The CRS reached the same conclusion that AUL reached both during and after the health care reform debate: nothing in the PPACA, the Executive Order, or other law prohibits the use of federal tax dollars for abortions through the high risk pools. Specifically, the memorandum states:

  1. Regarding the PPACA and abortion funding:  “Abortion restrictions included in section 1303 of PPACA . . . would not appear to apply specifically to the funds made available for high risk pools by section 1101.”
  2. Regarding the Executive Order:  “Executive Order No. 13535 does not specifically address high risk pools and the funds provided under section 1101 of PPACA.”
  3. Regarding HHS documents:  “The solicitation and model contract neither explicitly provide the authority to cover elective abortions with federal funds, nor do they specifically prohibit the use of federal funds.”[1]
  4. Regarding the Hyde Amendment:  “Because the Hyde Amendment restricts only the funds provided under the appropriations measure for the Departments of Labor, HHS, and Education, it would not seem to apply to the funds provided for the high risk pools pursuant to section 1101(g)(1) of PPACA. . . . Other abortion funding restrictions, such as those in the appropriations measure for the Department of State and Foreign Operations, operate like the Hyde Amendment and limit only funds provided under that particular appropriations measure.
  5. On whether it is possible for a state high risk pool to use federal funds to cover and pay for elective abortions:  “PPACA does not indicate what benefits may or may not be subsidized with federal funds appropriated under section 1101(g)(1) of the Act.  In addition, as previously indicated, the Hyde Amendment and other abortion funding restrictions . . . would not seem to apply to the funds available under section 1101(g)(1).”
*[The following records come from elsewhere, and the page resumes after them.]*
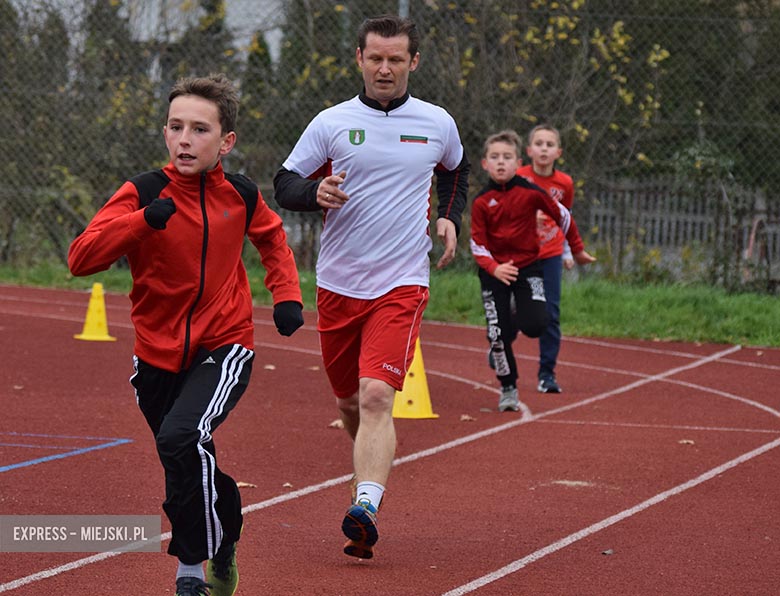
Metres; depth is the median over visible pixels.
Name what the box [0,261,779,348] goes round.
lawn
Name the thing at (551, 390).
shoe
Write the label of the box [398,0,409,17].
fence post
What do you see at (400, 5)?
chain-link fence
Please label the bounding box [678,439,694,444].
leaf
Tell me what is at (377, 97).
man
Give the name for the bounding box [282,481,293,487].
leaf
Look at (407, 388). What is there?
yellow cone
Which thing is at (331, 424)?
leaf
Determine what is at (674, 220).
wooden fence
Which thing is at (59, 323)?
running track
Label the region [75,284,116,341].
yellow cone
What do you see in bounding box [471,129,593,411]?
child
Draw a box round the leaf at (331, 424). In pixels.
[328,419,343,428]
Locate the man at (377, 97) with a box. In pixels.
[272,12,468,557]
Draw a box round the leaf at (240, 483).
[236,481,256,488]
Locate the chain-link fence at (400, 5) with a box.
[0,0,779,289]
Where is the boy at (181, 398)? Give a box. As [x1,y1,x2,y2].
[67,76,304,595]
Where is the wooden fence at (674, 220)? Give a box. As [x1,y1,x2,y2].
[581,179,779,289]
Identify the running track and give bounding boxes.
[0,279,779,595]
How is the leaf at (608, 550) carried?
on the running track
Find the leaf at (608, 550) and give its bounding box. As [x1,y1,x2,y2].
[601,548,613,554]
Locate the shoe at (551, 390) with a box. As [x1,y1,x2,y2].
[537,374,561,392]
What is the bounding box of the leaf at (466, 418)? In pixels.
[459,414,475,421]
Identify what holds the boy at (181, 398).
on the running track
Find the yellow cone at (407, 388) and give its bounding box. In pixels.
[393,338,438,419]
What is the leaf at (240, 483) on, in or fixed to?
on the running track
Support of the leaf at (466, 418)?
on the running track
Importantly, the CRS memo concludes by stating that “it may be possible for the Secretary of HHS to provide that a high risk pool may not use federal funds to pay claims or subsidize premiums related to the coverage of elective abortions.  The Secretary’s seemingly broad authority to establish other requirements for high risk pools may also arguably allow for a restriction on elective abortion coverage in the high risk pools.”
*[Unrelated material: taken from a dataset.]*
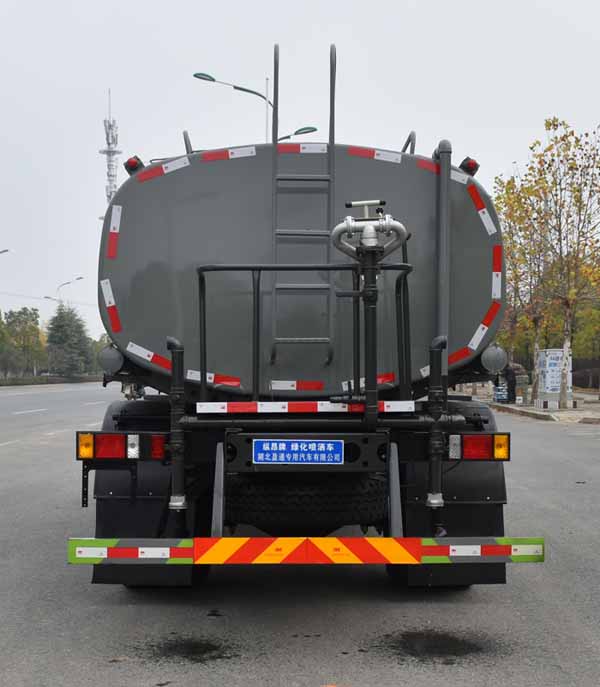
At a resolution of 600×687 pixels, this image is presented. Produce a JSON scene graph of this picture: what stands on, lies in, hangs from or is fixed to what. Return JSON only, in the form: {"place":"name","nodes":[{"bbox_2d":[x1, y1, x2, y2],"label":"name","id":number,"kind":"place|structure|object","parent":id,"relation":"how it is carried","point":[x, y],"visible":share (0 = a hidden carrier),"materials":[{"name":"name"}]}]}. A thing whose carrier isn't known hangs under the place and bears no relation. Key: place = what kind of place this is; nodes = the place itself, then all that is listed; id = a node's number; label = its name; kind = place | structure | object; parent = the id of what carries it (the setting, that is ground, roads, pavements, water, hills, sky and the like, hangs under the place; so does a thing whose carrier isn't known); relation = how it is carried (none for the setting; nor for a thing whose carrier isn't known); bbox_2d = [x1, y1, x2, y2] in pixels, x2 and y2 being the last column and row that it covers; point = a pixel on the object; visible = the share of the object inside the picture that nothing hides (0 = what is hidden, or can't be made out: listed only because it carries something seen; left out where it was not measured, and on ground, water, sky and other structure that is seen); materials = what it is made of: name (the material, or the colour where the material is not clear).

Following outcry from pro-life groups over proposals in three states to cover abortions through high risk pools, HHS released a statement indicating its willingness to establish restrictive requirements:

“[i]n Pennsylvania and in all other states abortions will not be covered in the Pre-existing Condition Insurance Plan (PCIP) except in the cases of rape or incest, or where the life of the woman would be endangered. Our policy is the same for both state and federally-run PCIP programs. We will reiterate this policy in guidance to those running the Pre-existing Condition Insurance Plan at both the state and federal levels. . . .”

What Must be Done

First, HHS must immediately write regulations to ensure that federal funds are not used to pay for abortions or subsidize abortion coverage through the high risk pools.

However, this is not enough.  Congress needs to act to remedy the mistake they made in March when they passed the PPACA without a comprehensive prohibition on federal funding for abortion. Without such a prohibition, this problem is going to continue come back through this and other provisions in the law.
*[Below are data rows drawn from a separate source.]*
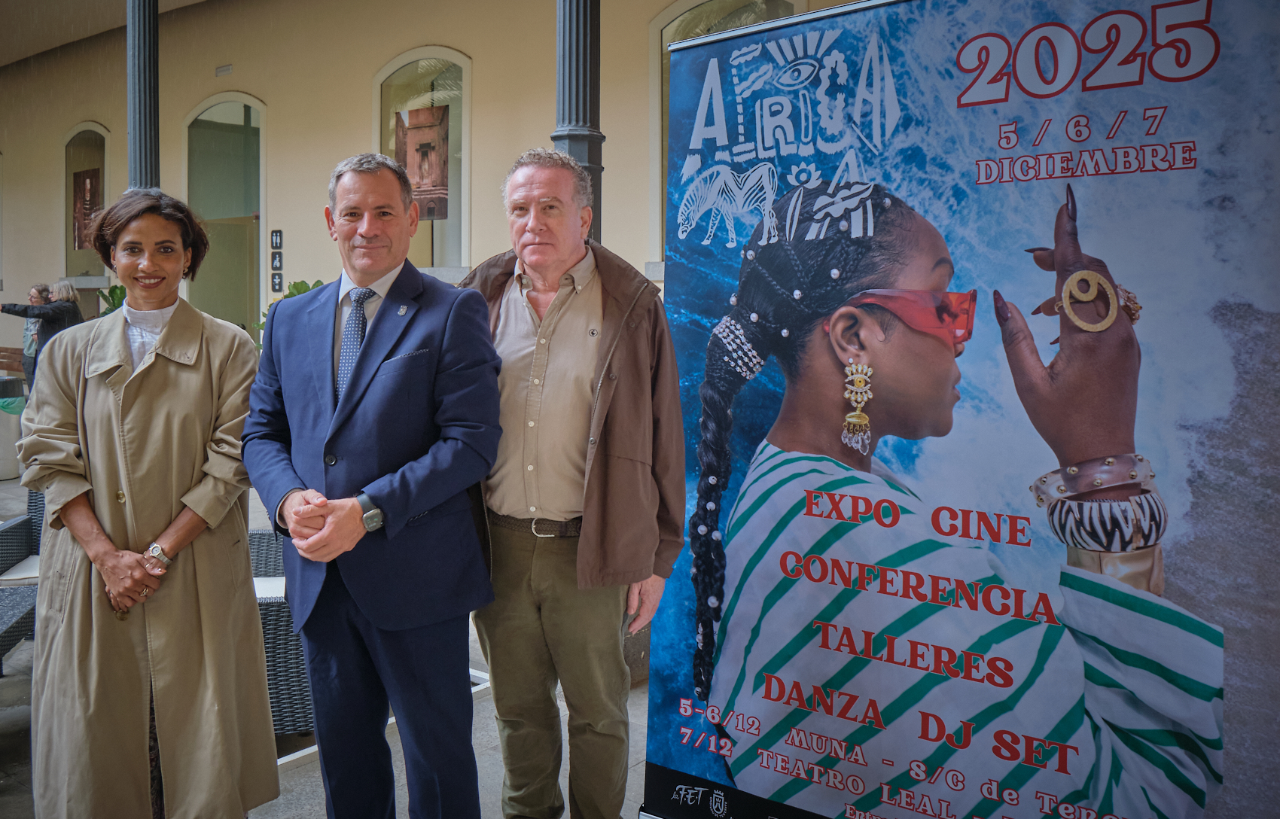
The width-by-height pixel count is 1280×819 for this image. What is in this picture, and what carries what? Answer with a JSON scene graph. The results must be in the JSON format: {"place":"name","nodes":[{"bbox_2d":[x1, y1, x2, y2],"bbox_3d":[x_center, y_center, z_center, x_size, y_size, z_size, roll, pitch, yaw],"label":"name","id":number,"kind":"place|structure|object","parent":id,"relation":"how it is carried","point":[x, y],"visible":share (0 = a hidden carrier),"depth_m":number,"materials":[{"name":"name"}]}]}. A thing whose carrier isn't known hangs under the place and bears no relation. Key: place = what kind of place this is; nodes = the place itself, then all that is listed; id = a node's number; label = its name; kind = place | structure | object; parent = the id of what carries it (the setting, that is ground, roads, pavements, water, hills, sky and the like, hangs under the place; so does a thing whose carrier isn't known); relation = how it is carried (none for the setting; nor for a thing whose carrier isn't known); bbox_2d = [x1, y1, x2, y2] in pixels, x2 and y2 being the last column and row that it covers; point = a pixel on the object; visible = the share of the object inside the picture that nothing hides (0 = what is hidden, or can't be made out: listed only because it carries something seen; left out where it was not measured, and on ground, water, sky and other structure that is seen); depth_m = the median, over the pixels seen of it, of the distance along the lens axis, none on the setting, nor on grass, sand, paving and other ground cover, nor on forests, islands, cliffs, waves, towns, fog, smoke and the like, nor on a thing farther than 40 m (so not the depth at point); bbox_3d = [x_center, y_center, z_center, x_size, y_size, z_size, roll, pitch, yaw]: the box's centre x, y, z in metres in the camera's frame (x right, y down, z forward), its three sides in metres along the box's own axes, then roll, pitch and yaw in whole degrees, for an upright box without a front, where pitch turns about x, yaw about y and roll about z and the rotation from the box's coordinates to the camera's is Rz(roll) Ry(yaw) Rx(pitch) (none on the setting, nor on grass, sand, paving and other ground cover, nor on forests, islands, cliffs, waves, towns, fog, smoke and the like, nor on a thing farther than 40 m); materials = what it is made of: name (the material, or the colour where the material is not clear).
{"place":"outdoors","nodes":[
{"label":"outdoors","id":0,"kind":"place"},
{"bbox_2d":[0,345,27,378],"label":"bench","id":1,"kind":"object","parent":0,"point":[18,364],"visible":0.5,"depth_m":12.46,"materials":[{"name":"brown wood"}]},
{"bbox_2d":[0,279,83,383],"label":"person","id":2,"kind":"object","parent":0,"point":[62,308],"visible":0.53,"depth_m":9.72},
{"bbox_2d":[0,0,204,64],"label":"ceiling","id":3,"kind":"structure","parent":0,"point":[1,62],"materials":[{"name":"beige paint"}]},
{"bbox_2d":[97,283,127,314],"bbox_3d":[-5.946,-0.894,11.124,0.839,1.199,0.787,4,6,41],"label":"plant","id":4,"kind":"object","parent":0,"point":[120,298],"visible":0.17,"depth_m":11.05,"materials":[{"name":"green plant"}]},
{"bbox_2d":[125,0,160,190],"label":"column","id":5,"kind":"structure","parent":0,"point":[144,130],"depth_m":7.23,"materials":[{"name":"metal"}]},
{"bbox_2d":[252,278,324,348],"bbox_3d":[-2.977,-0.586,8.701,1.028,1.268,0.950,4,6,41],"label":"plant","id":6,"kind":"object","parent":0,"point":[317,284],"visible":0.08,"depth_m":8.68,"materials":[{"name":"green plant"}]},
{"bbox_2d":[0,464,653,818],"label":"pavement","id":7,"kind":"structure","parent":0,"point":[307,806],"materials":[{"name":"grey stone"}]},
{"bbox_2d":[0,374,25,480],"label":"trash can","id":8,"kind":"object","parent":7,"relation":"on","point":[1,435],"visible":0.87,"depth_m":9.51,"materials":[{"name":"metal"}]},
{"bbox_2d":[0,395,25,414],"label":"trash bag","id":9,"kind":"object","parent":8,"relation":"in","point":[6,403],"visible":0.57,"depth_m":9.20,"materials":[{"name":"green plastic"}]},
{"bbox_2d":[0,488,45,667],"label":"wicker chair","id":10,"kind":"object","parent":7,"relation":"on","point":[16,532],"visible":0.51,"depth_m":5.09,"materials":[{"name":"wicker"}]},
{"bbox_2d":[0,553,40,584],"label":"cushion","id":11,"kind":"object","parent":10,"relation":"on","point":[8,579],"visible":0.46,"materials":[{"name":"beige fabric"}]},
{"bbox_2d":[15,186,276,818],"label":"woman","id":12,"kind":"object","parent":7,"relation":"on","point":[89,355],"visible":0.98,"depth_m":2.63},
{"bbox_2d":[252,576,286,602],"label":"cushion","id":13,"kind":"object","parent":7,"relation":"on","point":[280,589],"visible":0.18,"depth_m":3.88,"materials":[{"name":"white fabric"}]},
{"bbox_2d":[246,524,314,734],"bbox_3d":[-1.537,0.855,3.904,0.789,0.732,0.844,-1,5,-17],"label":"wicker chair","id":14,"kind":"object","parent":7,"relation":"on","point":[275,686],"visible":0.27,"depth_m":3.63,"materials":[{"name":"wicker"}]},
{"bbox_2d":[240,149,505,818],"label":"man","id":15,"kind":"object","parent":7,"relation":"on","point":[349,412],"visible":0.98,"depth_m":2.58},
{"bbox_2d":[455,149,685,818],"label":"man","id":16,"kind":"object","parent":7,"relation":"on","point":[547,323],"visible":0.96,"depth_m":2.70},
{"bbox_2d":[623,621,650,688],"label":"planter","id":17,"kind":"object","parent":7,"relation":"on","point":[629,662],"visible":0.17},
{"bbox_2d":[653,0,1279,818],"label":"banner","id":18,"kind":"object","parent":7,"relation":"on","point":[757,703],"visible":0.99,"depth_m":2.15,"materials":[{"name":"plastic"}]},
{"bbox_2d":[0,0,897,375],"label":"building","id":19,"kind":"structure","parent":0,"point":[257,71],"depth_m":10.78,"materials":[{"name":"beige paint"}]},
{"bbox_2d":[61,124,109,282],"bbox_3d":[-8.080,-3.105,14.250,1.880,2.716,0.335,4,6,41],"label":"arched window","id":20,"kind":"structure","parent":19,"relation":"in","point":[97,130],"depth_m":14.46,"materials":[{"name":"glass"}]},
{"bbox_2d":[71,167,101,250],"bbox_3d":[-7.843,-2.874,13.600,0.755,1.146,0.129,4,6,41],"label":"picture","id":21,"kind":"object","parent":20,"relation":"attached to","point":[89,179],"visible":0.66,"depth_m":13.61},
{"bbox_2d":[215,63,232,76],"bbox_3d":[-4.933,-4.057,11.382,0.309,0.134,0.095,4,6,41],"label":"wall vent","id":22,"kind":"object","parent":19,"relation":"attached to","point":[226,69],"visible":0.96,"depth_m":11.36,"materials":[{"name":"grey metal"}]},
{"bbox_2d":[185,94,265,340],"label":"arched window","id":23,"kind":"structure","parent":19,"relation":"in","point":[253,101],"depth_m":12.79,"materials":[{"name":"green glass"}]},
{"bbox_2d":[269,271,283,291],"bbox_3d":[-4.072,-1.452,10.749,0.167,0.253,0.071,4,6,41],"label":"wall sign","id":24,"kind":"object","parent":19,"relation":"attached to","point":[275,281],"visible":0.98,"depth_m":10.73,"materials":[{"name":"black"}]},
{"bbox_2d":[270,229,283,248],"bbox_3d":[-3.989,-1.884,10.535,0.179,0.227,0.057,4,6,41],"label":"wall sign","id":25,"kind":"object","parent":19,"relation":"attached to","point":[280,235],"visible":0.97,"depth_m":10.51,"materials":[{"name":"black"}]},
{"bbox_2d":[270,248,283,270],"bbox_3d":[-3.954,-1.645,10.456,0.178,0.251,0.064,4,6,41],"label":"wall sign","id":26,"kind":"object","parent":19,"relation":"attached to","point":[278,262],"visible":0.98,"depth_m":10.43,"materials":[{"name":"black"}]},
{"bbox_2d":[374,46,471,269],"bbox_3d":[-2.262,-2.553,10.191,1.781,2.847,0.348,4,6,41],"label":"arched window","id":27,"kind":"structure","parent":19,"relation":"in","point":[421,83],"depth_m":10.09,"materials":[{"name":"clear glass"}]},
{"bbox_2d":[395,103,449,219],"bbox_3d":[-2.148,-2.454,9.437,0.659,1.106,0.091,4,6,41],"label":"poster","id":28,"kind":"object","parent":27,"relation":"attached to","point":[411,140],"visible":0.83,"depth_m":9.40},
{"bbox_2d":[649,0,807,257],"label":"arched window","id":29,"kind":"structure","parent":19,"relation":"in","point":[660,32],"depth_m":7.86,"materials":[{"name":"glass"}]},
{"bbox_2d":[552,0,603,240],"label":"column","id":30,"kind":"structure","parent":0,"point":[579,47],"depth_m":4.58,"materials":[{"name":"metal"}]}
]}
[1] The Memorandum mentions a July 14, 2010 statement by HHS which stated that “abortions will not be covered in the Pre-existing Condition Insurance Plan (PCIP) except in cases of rape or incest, or where the life of the woman would be endangered.”  CRS notes that this is “not a formal policy issuance” but “it is reasonable to conclude that HHS intends on issuing regulations formalizing this stated policy.”  This comment does not diminish the fact that no enforceable law currently prohibits the use of these funds for abortions.